_YOUR ASSIGNMENT_.
Lay out, as a numbered list without blank lines, the part of the entries that opens with the line containing "لینک اصل محتوا" and runs through the end of the entries.

_MATERIAL SUPPLIED_.
········
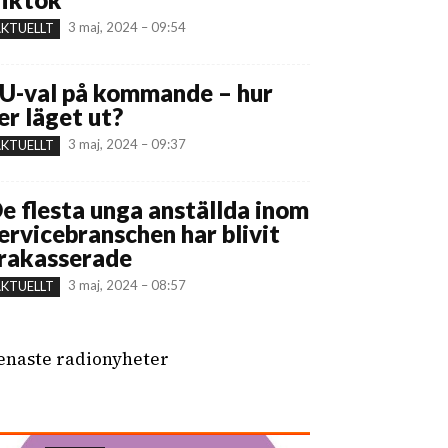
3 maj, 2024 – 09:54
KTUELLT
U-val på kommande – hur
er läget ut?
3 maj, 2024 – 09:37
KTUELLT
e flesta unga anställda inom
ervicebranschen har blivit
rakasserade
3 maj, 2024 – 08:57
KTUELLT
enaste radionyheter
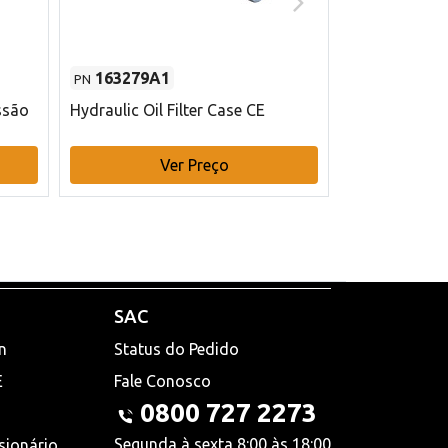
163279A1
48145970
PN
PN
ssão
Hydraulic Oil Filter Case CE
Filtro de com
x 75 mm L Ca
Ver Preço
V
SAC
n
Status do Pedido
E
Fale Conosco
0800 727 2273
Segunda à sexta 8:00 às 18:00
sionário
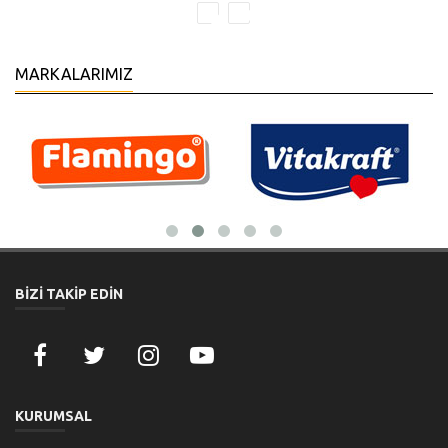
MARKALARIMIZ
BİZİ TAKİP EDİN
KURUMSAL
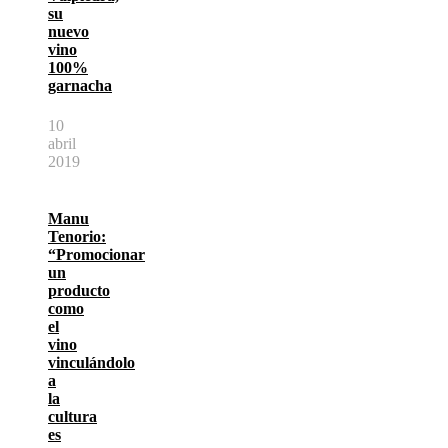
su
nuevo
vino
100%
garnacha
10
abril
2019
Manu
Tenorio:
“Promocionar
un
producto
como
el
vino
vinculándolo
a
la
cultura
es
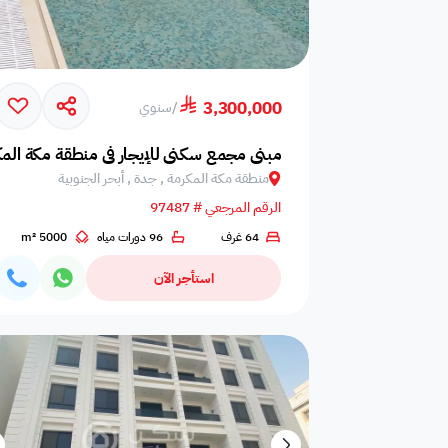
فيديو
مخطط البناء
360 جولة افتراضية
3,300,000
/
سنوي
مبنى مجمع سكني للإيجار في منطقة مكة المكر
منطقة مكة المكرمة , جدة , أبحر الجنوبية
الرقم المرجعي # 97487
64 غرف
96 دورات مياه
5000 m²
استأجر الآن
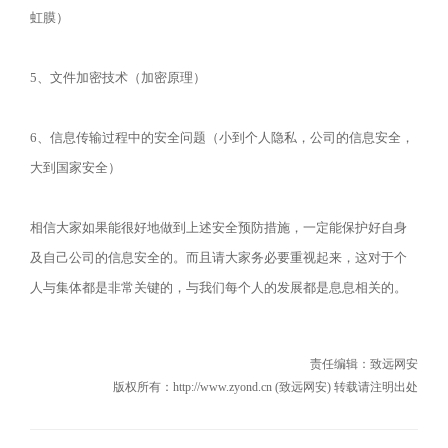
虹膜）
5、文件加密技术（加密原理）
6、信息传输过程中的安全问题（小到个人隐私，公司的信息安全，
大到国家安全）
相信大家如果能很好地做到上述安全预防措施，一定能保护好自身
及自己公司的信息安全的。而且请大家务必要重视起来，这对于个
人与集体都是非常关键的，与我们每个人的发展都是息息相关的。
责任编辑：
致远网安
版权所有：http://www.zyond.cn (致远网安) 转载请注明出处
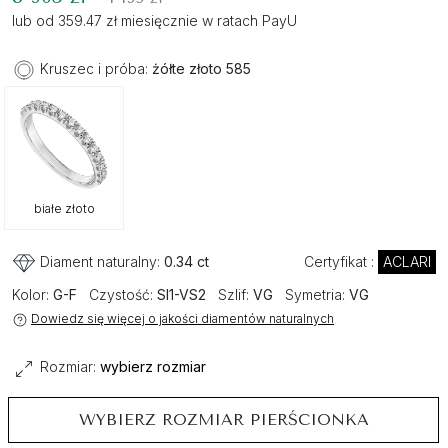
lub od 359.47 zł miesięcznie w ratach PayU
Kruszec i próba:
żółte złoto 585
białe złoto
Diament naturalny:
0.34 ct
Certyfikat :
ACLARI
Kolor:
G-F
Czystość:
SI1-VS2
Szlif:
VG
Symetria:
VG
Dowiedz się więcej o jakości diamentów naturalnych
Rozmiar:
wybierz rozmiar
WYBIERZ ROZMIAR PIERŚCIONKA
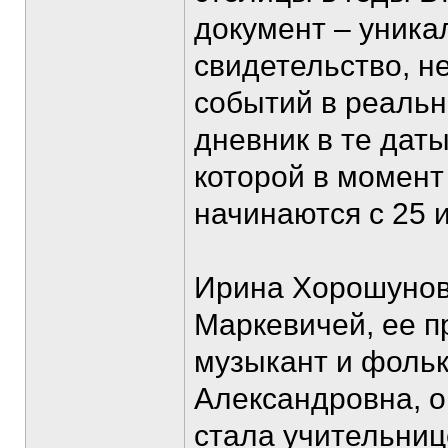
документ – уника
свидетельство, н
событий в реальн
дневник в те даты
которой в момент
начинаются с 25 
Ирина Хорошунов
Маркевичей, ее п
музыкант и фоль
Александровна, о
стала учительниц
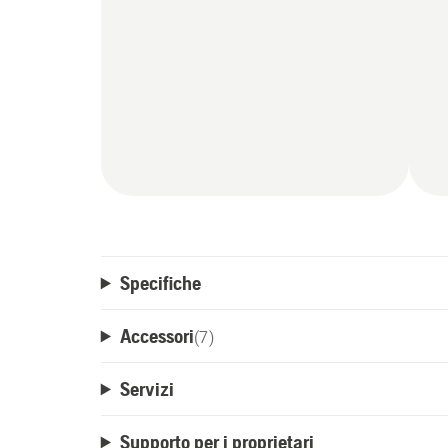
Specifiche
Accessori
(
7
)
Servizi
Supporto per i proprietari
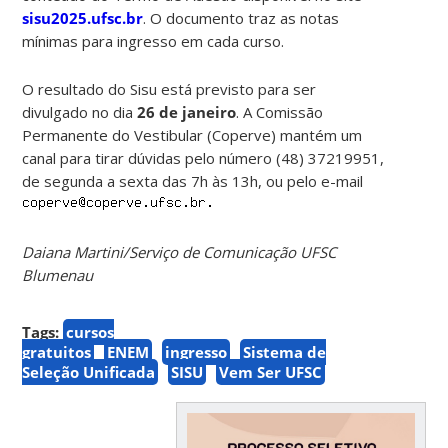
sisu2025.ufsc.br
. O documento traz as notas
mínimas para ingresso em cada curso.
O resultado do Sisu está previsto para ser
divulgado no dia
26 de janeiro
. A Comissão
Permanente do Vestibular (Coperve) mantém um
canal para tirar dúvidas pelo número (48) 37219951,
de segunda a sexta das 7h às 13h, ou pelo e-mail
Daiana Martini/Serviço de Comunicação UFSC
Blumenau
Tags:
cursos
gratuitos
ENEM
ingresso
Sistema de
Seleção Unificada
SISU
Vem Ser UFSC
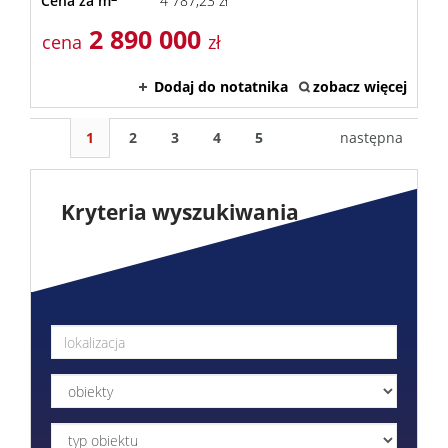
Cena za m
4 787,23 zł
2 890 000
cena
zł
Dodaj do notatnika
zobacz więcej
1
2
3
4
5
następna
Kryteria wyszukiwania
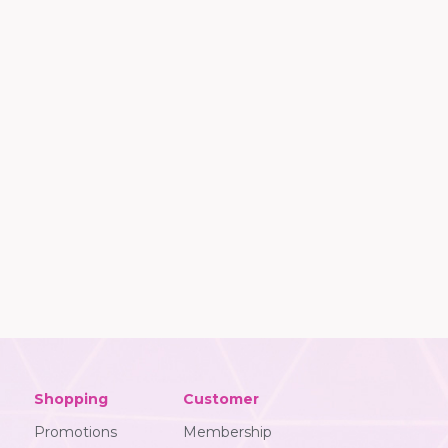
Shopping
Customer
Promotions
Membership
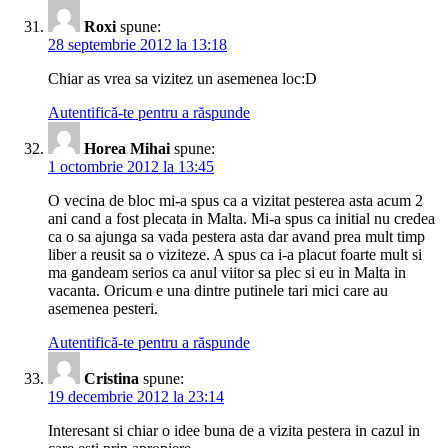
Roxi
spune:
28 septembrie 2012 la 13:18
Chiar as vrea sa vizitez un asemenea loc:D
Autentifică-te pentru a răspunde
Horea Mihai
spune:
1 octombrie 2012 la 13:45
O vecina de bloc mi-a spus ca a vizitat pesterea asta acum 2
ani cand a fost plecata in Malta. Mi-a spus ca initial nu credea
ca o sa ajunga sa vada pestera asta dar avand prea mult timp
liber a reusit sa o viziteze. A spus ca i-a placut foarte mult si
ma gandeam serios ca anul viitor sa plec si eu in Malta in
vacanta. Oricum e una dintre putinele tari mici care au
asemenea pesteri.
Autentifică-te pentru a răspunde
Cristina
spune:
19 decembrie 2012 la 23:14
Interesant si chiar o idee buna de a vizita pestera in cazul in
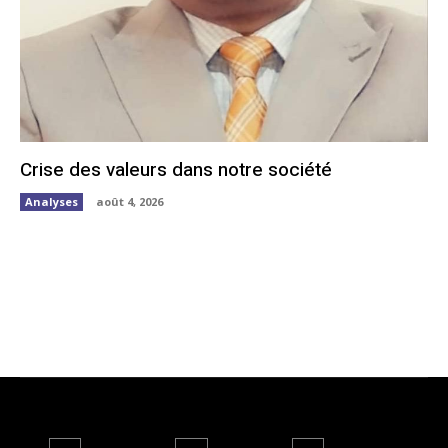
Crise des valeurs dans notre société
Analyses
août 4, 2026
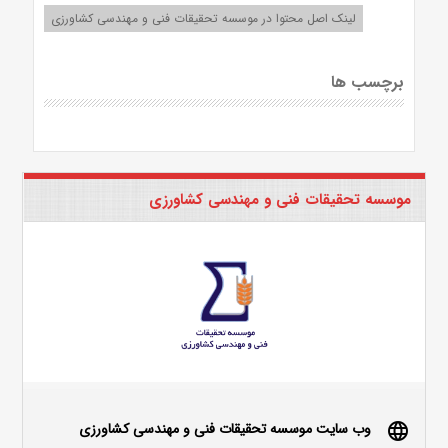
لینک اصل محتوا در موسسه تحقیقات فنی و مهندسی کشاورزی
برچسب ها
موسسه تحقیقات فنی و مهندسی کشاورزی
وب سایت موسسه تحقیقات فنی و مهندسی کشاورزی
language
········
_WRITTEN RESPONSE_.
1. لینک اصل محتوا در موسسه تحقیقات فنی و مهندسی کشاورزی
2. برچسب ها
3. موسسه تحقیقات فنی و مهندسی کشاورزی
4. وب سایت موسسه تحقیقات فنی و مهندسی کشاورزی
5. language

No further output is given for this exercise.